Le saule, à la rescousse des cours d’eau
Pour bien comprendre l’acquis de la thèse de doctorat défendue en mai dernier par Aricia Evlard, il faut brièvement évoquer le contexte d’émergence de ses travaux. Courant 2009, la jeune chercheuse est plongée dans le projet ECOLIRIMED. Etalée entre 2008 et 2012, cette initiative européenne, placée sous la bannière Interreg IV et coordonnée par le Centre wallon de recherches agronomiques (CRA-W), vise à identifier les meilleures espèces ligneuses locales pour consolider et assainir les berges des cours d’eau dans le Nord de la France, en Belgique et au Luxembourg.

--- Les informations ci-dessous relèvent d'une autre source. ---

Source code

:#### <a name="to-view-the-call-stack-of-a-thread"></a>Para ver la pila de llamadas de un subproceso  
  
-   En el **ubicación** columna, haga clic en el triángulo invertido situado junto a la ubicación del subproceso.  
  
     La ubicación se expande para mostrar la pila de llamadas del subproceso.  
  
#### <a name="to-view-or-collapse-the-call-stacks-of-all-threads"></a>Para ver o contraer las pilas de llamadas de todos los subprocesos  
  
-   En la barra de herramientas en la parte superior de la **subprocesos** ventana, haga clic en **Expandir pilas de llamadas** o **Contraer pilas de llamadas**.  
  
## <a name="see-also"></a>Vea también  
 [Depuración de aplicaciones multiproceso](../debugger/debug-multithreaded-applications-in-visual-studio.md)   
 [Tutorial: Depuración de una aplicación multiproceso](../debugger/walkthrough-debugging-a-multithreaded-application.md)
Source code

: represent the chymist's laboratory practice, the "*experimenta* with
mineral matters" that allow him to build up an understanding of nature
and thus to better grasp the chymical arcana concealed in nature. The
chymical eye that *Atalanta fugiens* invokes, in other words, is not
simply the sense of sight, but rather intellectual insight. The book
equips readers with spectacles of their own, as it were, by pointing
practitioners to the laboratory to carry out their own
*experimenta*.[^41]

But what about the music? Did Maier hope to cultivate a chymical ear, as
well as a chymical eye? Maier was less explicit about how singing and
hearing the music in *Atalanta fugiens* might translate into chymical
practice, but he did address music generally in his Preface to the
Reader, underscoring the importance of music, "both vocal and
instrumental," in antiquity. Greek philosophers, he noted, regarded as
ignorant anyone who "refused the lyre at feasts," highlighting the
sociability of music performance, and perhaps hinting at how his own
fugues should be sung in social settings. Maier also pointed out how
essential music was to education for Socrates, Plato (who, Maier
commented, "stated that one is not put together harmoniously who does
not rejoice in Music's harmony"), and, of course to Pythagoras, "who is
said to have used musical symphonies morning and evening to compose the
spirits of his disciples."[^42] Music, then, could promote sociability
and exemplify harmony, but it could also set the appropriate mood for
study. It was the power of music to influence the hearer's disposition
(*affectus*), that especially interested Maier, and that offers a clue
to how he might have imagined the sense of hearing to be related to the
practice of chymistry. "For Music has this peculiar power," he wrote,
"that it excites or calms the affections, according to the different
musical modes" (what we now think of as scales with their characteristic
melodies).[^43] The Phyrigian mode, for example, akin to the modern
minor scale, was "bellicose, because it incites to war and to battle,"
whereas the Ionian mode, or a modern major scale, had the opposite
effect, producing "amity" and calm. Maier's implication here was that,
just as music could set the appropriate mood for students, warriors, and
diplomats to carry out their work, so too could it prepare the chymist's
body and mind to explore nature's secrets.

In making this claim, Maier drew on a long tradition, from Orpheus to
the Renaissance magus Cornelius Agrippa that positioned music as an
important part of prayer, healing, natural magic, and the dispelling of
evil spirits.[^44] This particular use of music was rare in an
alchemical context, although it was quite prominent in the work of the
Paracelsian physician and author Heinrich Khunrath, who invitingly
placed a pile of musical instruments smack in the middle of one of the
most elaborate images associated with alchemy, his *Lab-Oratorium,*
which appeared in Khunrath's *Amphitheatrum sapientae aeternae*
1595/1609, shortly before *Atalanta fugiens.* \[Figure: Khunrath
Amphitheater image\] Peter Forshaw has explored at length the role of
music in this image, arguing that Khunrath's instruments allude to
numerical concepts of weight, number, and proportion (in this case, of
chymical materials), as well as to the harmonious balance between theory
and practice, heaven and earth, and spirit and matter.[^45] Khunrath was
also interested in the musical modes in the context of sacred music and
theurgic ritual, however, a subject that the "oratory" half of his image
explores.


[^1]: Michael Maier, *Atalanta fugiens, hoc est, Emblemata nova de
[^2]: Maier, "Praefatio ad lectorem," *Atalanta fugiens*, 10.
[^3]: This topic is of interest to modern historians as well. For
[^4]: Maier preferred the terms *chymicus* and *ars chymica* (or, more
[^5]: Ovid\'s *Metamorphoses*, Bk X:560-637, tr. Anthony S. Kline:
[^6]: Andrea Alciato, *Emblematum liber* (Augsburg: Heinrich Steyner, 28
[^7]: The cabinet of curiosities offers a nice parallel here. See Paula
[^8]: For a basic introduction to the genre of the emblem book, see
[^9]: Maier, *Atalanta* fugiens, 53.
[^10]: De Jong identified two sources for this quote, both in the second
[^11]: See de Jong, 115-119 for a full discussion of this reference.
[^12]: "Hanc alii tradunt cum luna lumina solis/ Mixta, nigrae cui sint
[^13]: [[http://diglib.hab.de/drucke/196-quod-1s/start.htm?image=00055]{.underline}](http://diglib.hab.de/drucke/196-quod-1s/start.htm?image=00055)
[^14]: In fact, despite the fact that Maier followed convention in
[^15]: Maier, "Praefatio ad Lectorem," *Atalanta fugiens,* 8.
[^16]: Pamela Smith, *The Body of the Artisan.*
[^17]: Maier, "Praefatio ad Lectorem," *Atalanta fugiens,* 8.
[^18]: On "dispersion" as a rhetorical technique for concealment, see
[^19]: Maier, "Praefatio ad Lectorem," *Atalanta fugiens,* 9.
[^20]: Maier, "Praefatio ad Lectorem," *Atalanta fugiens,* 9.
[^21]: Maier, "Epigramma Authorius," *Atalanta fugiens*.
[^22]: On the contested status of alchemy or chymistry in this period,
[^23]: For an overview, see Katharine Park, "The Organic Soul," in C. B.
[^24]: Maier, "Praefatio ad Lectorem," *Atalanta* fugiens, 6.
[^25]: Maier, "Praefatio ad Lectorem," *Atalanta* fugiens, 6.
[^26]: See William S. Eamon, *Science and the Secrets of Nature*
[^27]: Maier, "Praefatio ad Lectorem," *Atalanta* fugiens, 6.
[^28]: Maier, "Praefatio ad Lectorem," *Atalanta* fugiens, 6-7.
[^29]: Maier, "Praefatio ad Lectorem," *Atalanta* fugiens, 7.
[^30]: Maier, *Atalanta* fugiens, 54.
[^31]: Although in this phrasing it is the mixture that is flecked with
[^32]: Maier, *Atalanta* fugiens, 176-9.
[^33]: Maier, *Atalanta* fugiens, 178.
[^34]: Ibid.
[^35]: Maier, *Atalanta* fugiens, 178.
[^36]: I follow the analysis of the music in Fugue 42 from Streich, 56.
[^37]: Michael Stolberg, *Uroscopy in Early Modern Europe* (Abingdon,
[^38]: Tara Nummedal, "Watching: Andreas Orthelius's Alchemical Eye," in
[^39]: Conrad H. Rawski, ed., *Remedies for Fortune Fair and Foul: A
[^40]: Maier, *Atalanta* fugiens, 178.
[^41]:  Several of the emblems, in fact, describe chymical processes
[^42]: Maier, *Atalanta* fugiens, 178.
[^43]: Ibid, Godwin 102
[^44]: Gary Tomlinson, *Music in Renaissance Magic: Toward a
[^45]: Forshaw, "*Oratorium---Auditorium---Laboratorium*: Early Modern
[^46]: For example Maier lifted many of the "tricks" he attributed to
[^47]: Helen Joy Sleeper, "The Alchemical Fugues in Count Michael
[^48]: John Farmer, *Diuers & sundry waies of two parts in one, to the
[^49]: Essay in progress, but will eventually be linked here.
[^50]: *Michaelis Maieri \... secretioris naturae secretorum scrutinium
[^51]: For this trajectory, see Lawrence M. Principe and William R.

En consultant la masse d’informations récoltées ces dernières années sur le saule (une espèce réputée pour sa croissance rapide et ses facultés d’adaptation à divers écosystèmes), Aricia Evlard s’interroge. Ne fait-on pas fausse route ? Ne s’obstine-t-on pas à chercher - peut-être en vain - « l’arbre miracle », une sorte de « grosse pompe photovoltaïque » idéalisée, qui serait capable à la fois de dépolluer l’environnement en accumulant les métaux et de produire de grandes quantités de biomasse pendant de longues années ? « Si l’on considère uniquement la phytoextraction pour assainir un sol pollué, les espèces proposées aux gestionnaire de sites pollués entraîneraient une durée d’assainissement des sols variant de 30 à … 600 ans. Or les responsables d’aménagement doivent répondre à des objectifs à court terme : dépolluer, et sans traîner ! De même, les études réalisées sur l’assainissement par les ligneux n’intègrent pas toujours une étude de la « santé » de l’arbre. Les arbres pouvant vivre longtemps, des individus accumulateurs pourraient, en réalité, s’avérer peu tolérants à la pollution et, au bout de quelques années, s’affaiblir et finir par mourir. Qu’arriverait-il si nous, les scientifiques, nous leur conseillerions ces arbres accumulateurs mais intolérants à long terme ? Il est donc crucial, dans le cadre général de la phytoremédiation, d’intégrer un suivi de la tolérance aux métaux de ces ligneux ».